India has played its master stroke to regain control, at least via remote control, of the seat of power in International Cricket Council. The impact is quick. Equation of power in the global cricket has started changing overnight. The Bangladesh Cricket Board, which has supported new constitution of ICC, has made a complete u-turn.
The BCB has put it on record that it had objected to two proposals in the revised ICC constitution that was agreed on in principle by a 7-2 majority vote of full members during the February meeting. The tenth member Zimbabwe had abstained.
Close on the heels of resignation by ICC chairman Shashank Manohar, India has confirmed a three-nation T-20 series in Sri Lanka, also involving Bangladesh. The series will mark the celebration of 70 years of Sri Lanka’s Independence. InsideSport has reliably learnt that a share from the series revenue will also go the Bangladesh Cricket Board. Besides, India has also committed Bangladesh full support in its bid to retain its full member status in the ICC.
Sri Lanka and India have always been on the same side in the ICC politics. Even though Bangladesh had voted against India at the ICC meeting last month. But, the latest move by India has forced Bangladesh to change its stance. India is also considering ‘some favour’ for Zimbabwe Cricket Union for its unconditional support. This could be a short tour of Zimbabwe, even though the likes of Virat Kohli and R Ashwin might not feature in that.
The BCCI CoA has also announced a sort of truce with the Cricket Sourth Africa and the West Indies Cricket Board by releasing their pending payments. The reason for holding the CSA payment was they have not supported India in favor of the ‘Big Three’ model in the ICC. For WICB, the payments were withheld for the losses suffered due to West Indies teams decision to leave without playing all the matches of the 2014 tour of India. The situation had obviously soured the BCCI relations with these boards, which BCCI expects to improve following the latest move.
This is a well-calculated ploy by BCCI to restrict ICC from implementing the reforms at its General Body next month, for which ICC will require the support of at least eight of the ten full member nations. It will also lend some support to the BCCI CEO, Mr Rahul Johri, and Committee of Administrators, who have faced flak for not being able to protect country’s interests in ICC.

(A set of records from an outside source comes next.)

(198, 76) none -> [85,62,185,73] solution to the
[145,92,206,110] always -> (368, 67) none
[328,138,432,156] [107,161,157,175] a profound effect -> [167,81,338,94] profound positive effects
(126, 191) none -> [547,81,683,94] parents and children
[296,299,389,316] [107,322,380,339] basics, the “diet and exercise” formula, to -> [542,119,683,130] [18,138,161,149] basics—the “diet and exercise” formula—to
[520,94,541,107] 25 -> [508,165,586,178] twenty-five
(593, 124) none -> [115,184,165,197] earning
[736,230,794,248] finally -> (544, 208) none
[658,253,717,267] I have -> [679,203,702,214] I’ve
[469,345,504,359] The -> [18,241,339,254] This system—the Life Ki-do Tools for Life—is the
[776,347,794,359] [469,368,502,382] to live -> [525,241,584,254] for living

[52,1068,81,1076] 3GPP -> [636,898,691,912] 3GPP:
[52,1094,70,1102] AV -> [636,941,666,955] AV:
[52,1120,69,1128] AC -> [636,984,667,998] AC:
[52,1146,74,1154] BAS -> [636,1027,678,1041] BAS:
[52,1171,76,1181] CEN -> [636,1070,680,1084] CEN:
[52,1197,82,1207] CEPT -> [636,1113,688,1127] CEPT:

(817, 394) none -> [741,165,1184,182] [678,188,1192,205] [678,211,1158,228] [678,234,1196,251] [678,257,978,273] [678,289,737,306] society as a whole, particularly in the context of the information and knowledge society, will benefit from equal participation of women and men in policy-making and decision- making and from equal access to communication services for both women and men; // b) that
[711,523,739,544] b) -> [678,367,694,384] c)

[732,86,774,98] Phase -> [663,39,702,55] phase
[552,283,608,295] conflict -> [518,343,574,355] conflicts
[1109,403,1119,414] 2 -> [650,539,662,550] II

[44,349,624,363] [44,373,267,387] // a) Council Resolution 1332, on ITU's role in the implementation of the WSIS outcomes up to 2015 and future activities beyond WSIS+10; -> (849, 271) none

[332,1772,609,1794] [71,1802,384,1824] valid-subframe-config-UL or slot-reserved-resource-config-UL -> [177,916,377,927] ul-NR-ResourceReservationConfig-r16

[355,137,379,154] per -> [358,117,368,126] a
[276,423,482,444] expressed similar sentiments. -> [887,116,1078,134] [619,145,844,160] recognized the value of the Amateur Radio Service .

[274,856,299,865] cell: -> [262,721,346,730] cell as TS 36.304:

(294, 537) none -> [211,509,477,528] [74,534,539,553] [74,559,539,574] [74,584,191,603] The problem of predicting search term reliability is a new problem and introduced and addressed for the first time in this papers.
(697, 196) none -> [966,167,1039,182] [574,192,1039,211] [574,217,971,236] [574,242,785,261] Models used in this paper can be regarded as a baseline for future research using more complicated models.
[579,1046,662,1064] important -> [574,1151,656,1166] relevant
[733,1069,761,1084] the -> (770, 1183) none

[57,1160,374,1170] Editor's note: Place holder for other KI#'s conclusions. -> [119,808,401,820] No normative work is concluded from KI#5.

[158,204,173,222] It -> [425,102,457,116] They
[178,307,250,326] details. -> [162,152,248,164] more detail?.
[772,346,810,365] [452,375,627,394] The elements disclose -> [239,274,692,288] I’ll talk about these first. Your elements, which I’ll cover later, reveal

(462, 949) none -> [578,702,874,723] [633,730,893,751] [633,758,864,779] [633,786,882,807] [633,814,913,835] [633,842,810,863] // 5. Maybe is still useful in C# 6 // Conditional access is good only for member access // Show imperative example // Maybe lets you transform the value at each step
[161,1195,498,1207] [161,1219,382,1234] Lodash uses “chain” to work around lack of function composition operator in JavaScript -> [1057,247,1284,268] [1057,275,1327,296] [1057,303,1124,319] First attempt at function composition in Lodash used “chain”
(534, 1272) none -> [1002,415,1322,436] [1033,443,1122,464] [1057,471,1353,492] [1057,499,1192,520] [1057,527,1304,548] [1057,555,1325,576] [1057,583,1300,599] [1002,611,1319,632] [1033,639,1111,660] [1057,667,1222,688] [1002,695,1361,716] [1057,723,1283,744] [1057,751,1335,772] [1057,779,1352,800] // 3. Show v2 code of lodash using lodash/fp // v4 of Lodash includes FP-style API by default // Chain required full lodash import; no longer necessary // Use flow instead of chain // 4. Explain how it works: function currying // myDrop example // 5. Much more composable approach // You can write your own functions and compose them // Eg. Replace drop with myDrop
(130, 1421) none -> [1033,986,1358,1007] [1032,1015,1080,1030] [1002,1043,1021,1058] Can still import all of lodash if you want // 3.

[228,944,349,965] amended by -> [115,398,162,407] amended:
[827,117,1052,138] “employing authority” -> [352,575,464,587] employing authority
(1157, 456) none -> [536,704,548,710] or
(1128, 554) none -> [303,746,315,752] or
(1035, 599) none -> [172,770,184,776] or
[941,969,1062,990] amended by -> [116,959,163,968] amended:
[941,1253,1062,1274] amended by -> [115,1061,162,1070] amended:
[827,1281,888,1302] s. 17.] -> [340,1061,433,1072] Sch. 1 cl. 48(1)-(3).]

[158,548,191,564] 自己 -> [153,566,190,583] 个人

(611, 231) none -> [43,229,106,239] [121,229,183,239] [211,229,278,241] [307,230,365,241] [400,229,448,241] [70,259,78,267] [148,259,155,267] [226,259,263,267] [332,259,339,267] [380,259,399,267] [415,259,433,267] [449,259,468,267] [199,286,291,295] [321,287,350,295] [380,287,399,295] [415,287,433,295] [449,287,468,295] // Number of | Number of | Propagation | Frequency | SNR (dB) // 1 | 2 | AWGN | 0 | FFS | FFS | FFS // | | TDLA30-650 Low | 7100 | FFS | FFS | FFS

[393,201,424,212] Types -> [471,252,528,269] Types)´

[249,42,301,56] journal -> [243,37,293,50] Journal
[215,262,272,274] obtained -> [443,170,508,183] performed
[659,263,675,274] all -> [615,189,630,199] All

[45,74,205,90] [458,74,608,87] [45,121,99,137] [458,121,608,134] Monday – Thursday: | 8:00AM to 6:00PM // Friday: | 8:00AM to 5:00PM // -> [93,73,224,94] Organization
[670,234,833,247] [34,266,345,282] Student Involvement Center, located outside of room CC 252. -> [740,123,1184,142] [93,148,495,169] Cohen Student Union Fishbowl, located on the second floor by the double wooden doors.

In 2014, India, England and Australia – the ‘Big Three’ – were granted more executive powers within the ICC with a greater share of revenues. However, under Shashank Monohar the ICC had decided to roll back the powers granted to the Big Three. The roll back if implemented would see India’s revenue from the current ICC Media Rights scaled down by almost Rs 1,445 crores. The BCCI representatives, Mr Vinod Rai and Mr Vikram Limaye, had objected to the move, but hardly had any say and the new ICC constitution was passed in principal then.
As ICC meets next month to enforce its new constitution, it will require the ‘magic eight’ numbers in its favour. The BCCI with its well calculated move has completely derailed that calculation. India has enjoyed unconditional support from Sri Lanka and rewarded the Island Nation for that with the tri-series. Bangladesh will never run the risk of losing the full member status if the new constitution is implemented. Zimbabwe, if comes to vote, will only go with India. Australia and England will be the major losers under the new constitution. Bait is already thrown to WICB. In such a scenario, votes of New Zealand, South Africa and Pakistan become inconsequential and insignificant even if they stand by their decision taken at the earlier meeting in February.
ICC will also voting to pick the new chairman, the current scenario has given India a major say in deciding who will hold the reigns of cricket’s global governing body. The second independent chairman of the ICC may well be an Indian, too. The name of the former BCCI President and ICC chairman N Srinivasan is already making headlines. The fact remains India has gained the most when Srinivasan headed ICC.